Why have there only been 123 HIPAA violation cases settled by imposing a fine?
Although there have been more than 300,000 complaints to HHS alleging HIPAA violations, HHS still prefers to resolve cases by offering technical assistance or requiring covered entities to follow a corrective action plan. While this means the covered entities do not have to pay money directly to HHS, there are still many indirect costs involved in complying with a corrective action plan.
What are the criminal penalties for knowingly violating HIPAA?
To date, the criminal penalties for knowingly violating HIPAA have been imposed on individuals who have obtained or disclosed PHI without authorization (usually) from their covered entity employer.
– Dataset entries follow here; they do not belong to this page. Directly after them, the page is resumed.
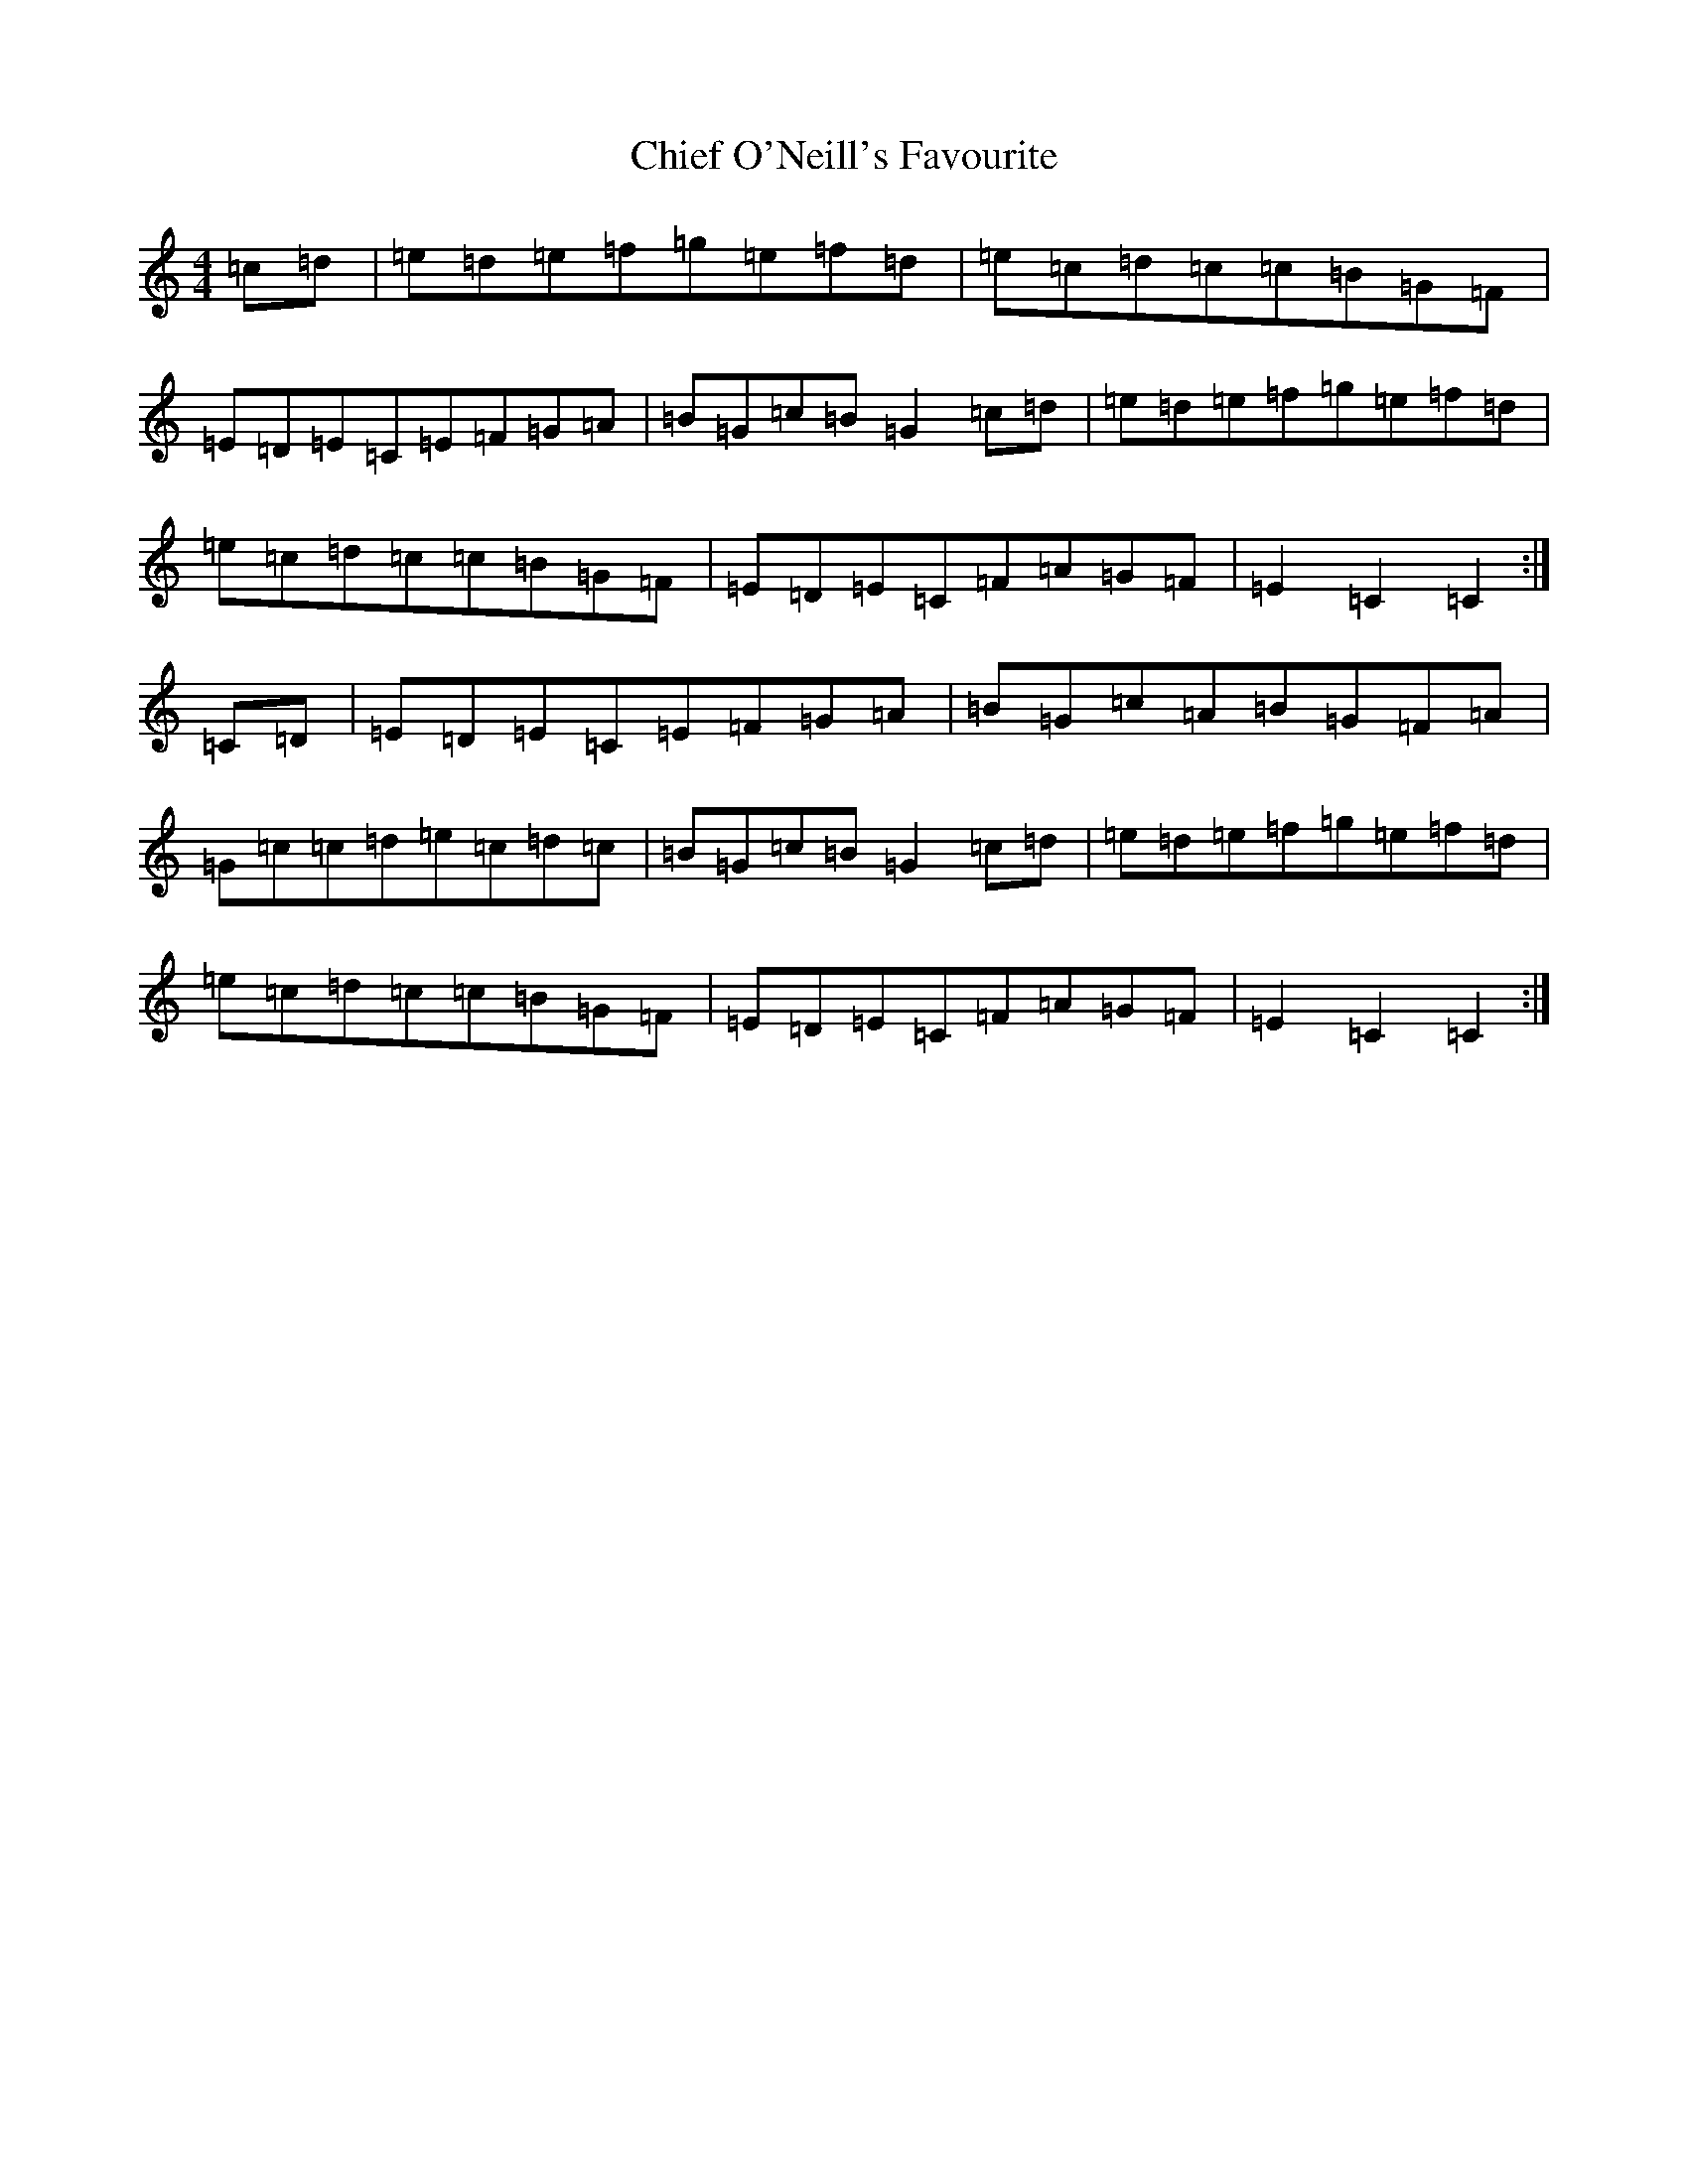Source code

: X: 3616
T: Chief O'Neill's Favourite
S: https://thesession.org/tunes/13#setting24363
R: hornpipe
M:4/4
L:1/8
K: C Major
=c-=d|=e=d=e=f=g=e=f=d|=e=c=d=c=c=B=G=F|=E-=D=E-=C=E=F=G=A|=B=G=c=B=G2=c-=d|=e=d=e=f=g=e=f=d|=e=c=d=c=c=B=G=F|=E-=D=E-=C=F=A=G=F|=E2=C2=C2:|=C-=D|=E=D=E=C=E=F=G=A|=B=G=c=A=B=G=F=A|=G=c=c=d=e=c=d=c|=B=G=c=B=G2=c-=d|=e=d=e=f=g=e=f=d|=e=c=d=c=c=B=G=F|=E-=D=E-=C=F=A=G=F|=E2=C2=C2:|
There are three tiers of criminal penalties for knowingly violating HIPAA depending on the means used to obtain or disclose PHI and the motive for the violation:
- Basic penalty – a fine of not more than $50,000, imprisoned for not more than 1 year, or both.
- False pretenses – if the offense is committed under false pretenses, a fine of not more than $100,000, imprisoned for not more than 5 years, or both.
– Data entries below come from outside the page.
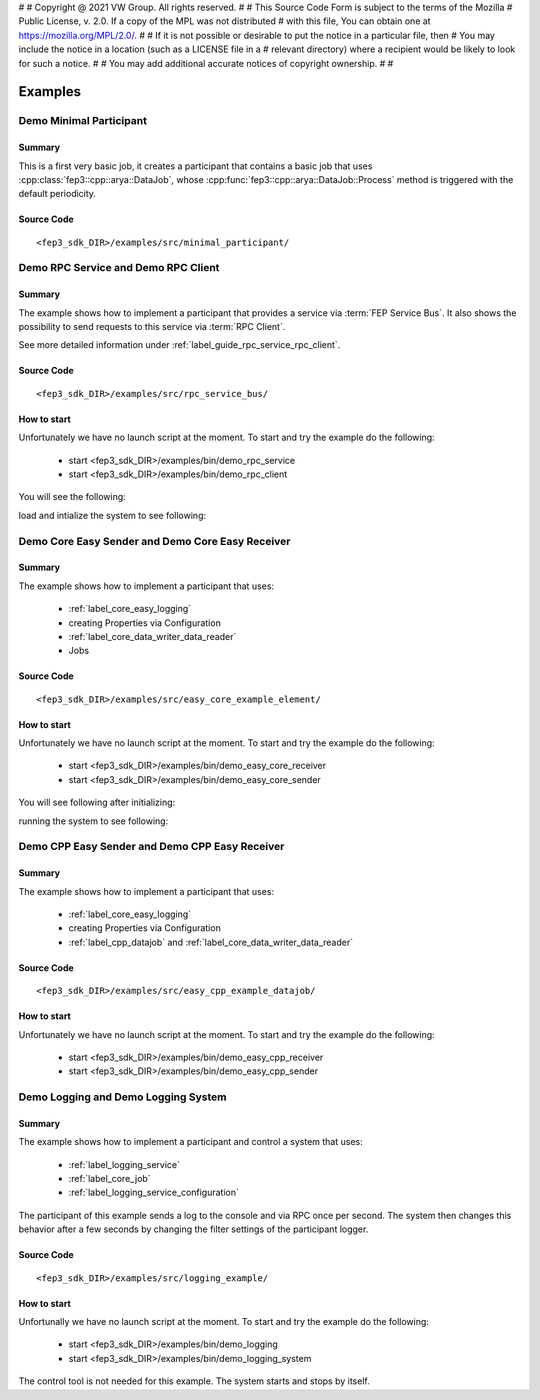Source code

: #
# Copyright @ 2021 VW Group. All rights reserved.
# 
#     This Source Code Form is subject to the terms of the Mozilla
#     Public License, v. 2.0. If a copy of the MPL was not distributed
#     with this file, You can obtain one at https://mozilla.org/MPL/2.0/.
# 
# If it is not possible or desirable to put the notice in a particular file, then
# You may include the notice in a location (such as a LICENSE file in a
# relevant directory) where a recipient would be likely to look for such a notice.
# 
# You may add additional accurate notices of copyright ownership.
# 
#


.. _Examples:

========
Examples
========

.. _label_minimal_participant:

Demo Minimal Participant
====================================

Summary
-------
This is a first very basic job, it creates a participant that contains a basic job that uses :cpp:class:`fep3::cpp::arya::DataJob`, whose :cpp:func:`fep3::cpp::arya::DataJob::Process` method is triggered with the default periodicity.

Source Code
-----------
::

    <fep3_sdk_DIR>/examples/src/minimal_participant/

	
.. _label_demo_rpc:

Demo RPC Service and Demo RPC Client
====================================

Summary
-------
The example shows how to implement a participant that provides a service via :term:`FEP Service Bus`.
It also shows the possibility to send requests to this service via :term:`RPC Client`.

See more detailed information under :ref:`label_guide_rpc_service_rpc_client`.

Source Code
-----------
::

    <fep3_sdk_DIR>/examples/src/rpc_service_bus/

How to start
------------

Unfortunately we have no launch script at the moment.
To start and try the example do the following:

    * start <fep3_sdk_DIR>/examples/bin/demo_rpc_service
    * start <fep3_sdk_DIR>/examples/bin/demo_rpc_client

You will see the following:

.. image:: images/demo_rpc_launched.png

load and intialize the system to see following:

.. image:: images/demo_rpc_initialized.png






.. _label_demo_core_easy:

Demo Core Easy Sender and Demo Core Easy Receiver
=================================================

Summary
-------
The example shows how to implement a participant that uses:

    * :ref:`label_core_easy_logging`
    * creating Properties via Configuration
    * :ref:`label_core_data_writer_data_reader`
    * Jobs

Source Code
-----------
::

    <fep3_sdk_DIR>/examples/src/easy_core_example_element/

How to start
------------

Unfortunately we have no launch script at the moment.
To start and try the example do the following:

    * start <fep3_sdk_DIR>/examples/bin/demo_easy_core_receiver
    * start <fep3_sdk_DIR>/examples/bin/demo_easy_core_sender

You will see following after initializing:

.. image:: images/demo_easy_core_initialized.png

running the system to see following:

.. image:: images/demo_easy_core_running.png





.. _label_demo_cpp_easy:

Demo CPP Easy Sender and Demo CPP Easy Receiver
===============================================

Summary
-------
The example shows how to implement a participant that uses:

    * :ref:`label_core_easy_logging`
    * creating Properties via Configuration
    * :ref:`label_cpp_datajob` and :ref:`label_core_data_writer_data_reader`

Source Code
-----------
::

    <fep3_sdk_DIR>/examples/src/easy_cpp_example_datajob/

How to start
------------

Unfortunately we have no launch script at the moment.
To start and try the example do the following:

    * start <fep3_sdk_DIR>/examples/bin/demo_easy_cpp_receiver
    * start <fep3_sdk_DIR>/examples/bin/demo_easy_cpp_sender






.. _label_demo_logging:

Demo Logging and Demo Logging System
====================================

Summary
-------
The example shows how to implement a participant and control a system that uses:

    * :ref:`label_logging_service`
    * :ref:`label_core_job`
    * :ref:`label_logging_service_configuration`

The participant of this example sends a log to the console and via RPC once per second.
The system then changes this behavior after a few seconds by changing the filter settings of the participant logger.

Source Code
-----------
::

    <fep3_sdk_DIR>/examples/src/logging_example/

How to start
------------

Unfortunally we have no launch script at the moment.
To start and try the example do the following:

    * start <fep3_sdk_DIR>/examples/bin/demo_logging
    * start <fep3_sdk_DIR>/examples/bin/demo_logging_system

The control tool is not needed for this example. The system starts and stops by itself.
- Personal gain – if the offense is committed with intent to sell, transfer, or use PHI for commercial advantage, personal gain, or malicious harm, a fine of not more than $250,000, imprisoned for not more than 10 years, or both.
Why do some sources show the maximum civil penalty for knowingly violating HIPAA as $1.5 million?
Although HIPAA Rules only change periodically, there is a lot to keep up to date with when publishing information about HIPAA. Consequently, some articles (including several on HIPAAJournal.com) show the maximum civil penalty for knowingly violating HIPAA as $1.5 million until such time as the article is updated to reflect the latest HIPAA update or guidance.
If a business associate is not aware they have to comply with HIPAA, does this absolve them from civil penalties?
Ignorance of HIPAA is no defense against the imposition of a civil penalty or any other type of action by HHS. However, prior to disclosing PHI to a business associate, covered entities are required to conduct due diligence on the business associate to ensure the mechanisms exist for compliance with HIPAA. If a covered entity fails to conduct due diligence prior to disclosing PHI or fails to sign a Business Associate Agreement stating the permissible uses and disclosures of PHI, the covered entity may be jointly liable for any subsequent violation of HIPAA.